Trecho:
__________________________________________________

Como ocorre nos processos em que atuam, poderão os advogados assistentes ser responsabilizados pelos prejuízos que derem causa aos contratantes, inclusive pela omissão quando do ato notarial.
3) RECONCILIAÇÃO POR ESCRITURA PÚBLICA
A lei nº 11.441 não tratou da reconciliação do casal, permitida pelo artigo 1.577[7] do Código Civil, “por ato regular em Juízo”.
Daí existir controvérsia a respeito, uns sustentando a impossibilidade da reconciliação por escritura, outros a admitindo.
Fico com a segunda corrente, partindo do princípio segundo o qual “quem pode o mais, pode o menos”. Se possível é aos cônjuges promover por escritura pública a sua separação consensual, que mal há em admitir pela mesma forma a reconciliação? Nenhum.
Igualmente não vejo qualquer empecilho em se promover a reconciliação por escritura pública, quando a separação foi decretada judicialmente, inclusive em processo contencioso, porquanto a sociedade conjugal será restabelecida nas mesmas condições em que foi constituída, e “em nada prejudicará o direito de terceiros, adquirido antes e durante o estado de separado, seja qual for o regime de bens”, nos precisos termos do parágrafo único do mencionado art. 1.577.
4) EXISTÊNCIA DE DÍVIDAS DO ESPÓLIO
Sustenta-se não ser possível lavrar escrituras de inventário e partilha, quando existentes dívidas deixadas pelo de cujo.

__________________________________________________

Aplique a leitura:
**A)** De acordo com o trecho, qual lei deixou de tratar da reconciliação do casal?
**B)** Reproduza palavra por palavra a passagem do trecho que vai de "Como ocorre nos" até "do ato notarial.".
Os dados vêm de uma fonte distinta da do trecho.

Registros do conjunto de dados

__________________________________________________

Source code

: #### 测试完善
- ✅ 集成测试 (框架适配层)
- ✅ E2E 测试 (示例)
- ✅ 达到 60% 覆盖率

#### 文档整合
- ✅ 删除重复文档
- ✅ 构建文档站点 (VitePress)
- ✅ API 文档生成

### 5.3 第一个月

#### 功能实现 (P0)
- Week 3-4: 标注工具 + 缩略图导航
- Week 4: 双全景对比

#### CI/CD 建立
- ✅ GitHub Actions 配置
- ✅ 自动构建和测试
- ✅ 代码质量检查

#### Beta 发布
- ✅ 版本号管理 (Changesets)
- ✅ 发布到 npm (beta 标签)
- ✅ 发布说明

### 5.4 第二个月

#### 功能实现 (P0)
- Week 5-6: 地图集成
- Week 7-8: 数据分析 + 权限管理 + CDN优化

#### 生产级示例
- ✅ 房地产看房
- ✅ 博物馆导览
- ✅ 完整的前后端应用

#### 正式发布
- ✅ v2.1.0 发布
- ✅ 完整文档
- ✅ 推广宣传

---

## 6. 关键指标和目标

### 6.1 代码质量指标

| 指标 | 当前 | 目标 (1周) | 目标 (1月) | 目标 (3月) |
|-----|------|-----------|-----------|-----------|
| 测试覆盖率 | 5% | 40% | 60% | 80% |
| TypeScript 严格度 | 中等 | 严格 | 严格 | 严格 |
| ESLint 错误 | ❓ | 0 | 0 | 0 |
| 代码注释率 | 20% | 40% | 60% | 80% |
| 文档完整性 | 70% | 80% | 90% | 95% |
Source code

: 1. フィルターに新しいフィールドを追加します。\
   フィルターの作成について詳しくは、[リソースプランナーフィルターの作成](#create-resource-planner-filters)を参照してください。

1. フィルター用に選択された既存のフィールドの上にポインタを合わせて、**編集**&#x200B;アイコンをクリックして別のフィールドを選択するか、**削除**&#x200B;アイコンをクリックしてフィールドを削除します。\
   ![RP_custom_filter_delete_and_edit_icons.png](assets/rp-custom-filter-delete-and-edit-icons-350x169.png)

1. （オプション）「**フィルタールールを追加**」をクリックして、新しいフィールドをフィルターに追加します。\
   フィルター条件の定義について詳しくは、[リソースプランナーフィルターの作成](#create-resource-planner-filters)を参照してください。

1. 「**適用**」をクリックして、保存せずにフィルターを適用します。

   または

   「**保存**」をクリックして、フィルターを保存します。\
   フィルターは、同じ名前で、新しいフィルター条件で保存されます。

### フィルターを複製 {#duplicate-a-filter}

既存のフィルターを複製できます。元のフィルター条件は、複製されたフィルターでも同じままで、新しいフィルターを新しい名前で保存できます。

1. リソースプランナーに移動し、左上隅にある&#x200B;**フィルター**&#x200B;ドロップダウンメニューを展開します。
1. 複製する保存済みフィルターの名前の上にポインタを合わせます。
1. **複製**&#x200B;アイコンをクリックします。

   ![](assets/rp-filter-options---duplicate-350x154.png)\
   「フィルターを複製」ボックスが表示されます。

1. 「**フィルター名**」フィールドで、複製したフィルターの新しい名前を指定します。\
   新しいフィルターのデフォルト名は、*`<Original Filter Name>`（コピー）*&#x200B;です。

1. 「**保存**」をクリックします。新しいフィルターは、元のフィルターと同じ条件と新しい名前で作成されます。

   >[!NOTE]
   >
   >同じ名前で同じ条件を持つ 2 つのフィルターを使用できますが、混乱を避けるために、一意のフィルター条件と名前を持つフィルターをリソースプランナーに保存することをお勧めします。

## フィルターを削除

__________________________________________________

Gabarito:
**A)** A Lei nº 11.441.

**B)**
Como ocorre nos processos em que atuam, poderão os advogados assistentes ser responsabilizados pelos prejuízos que derem causa aos contratantes, inclusive pela omissão quando do ato notarial.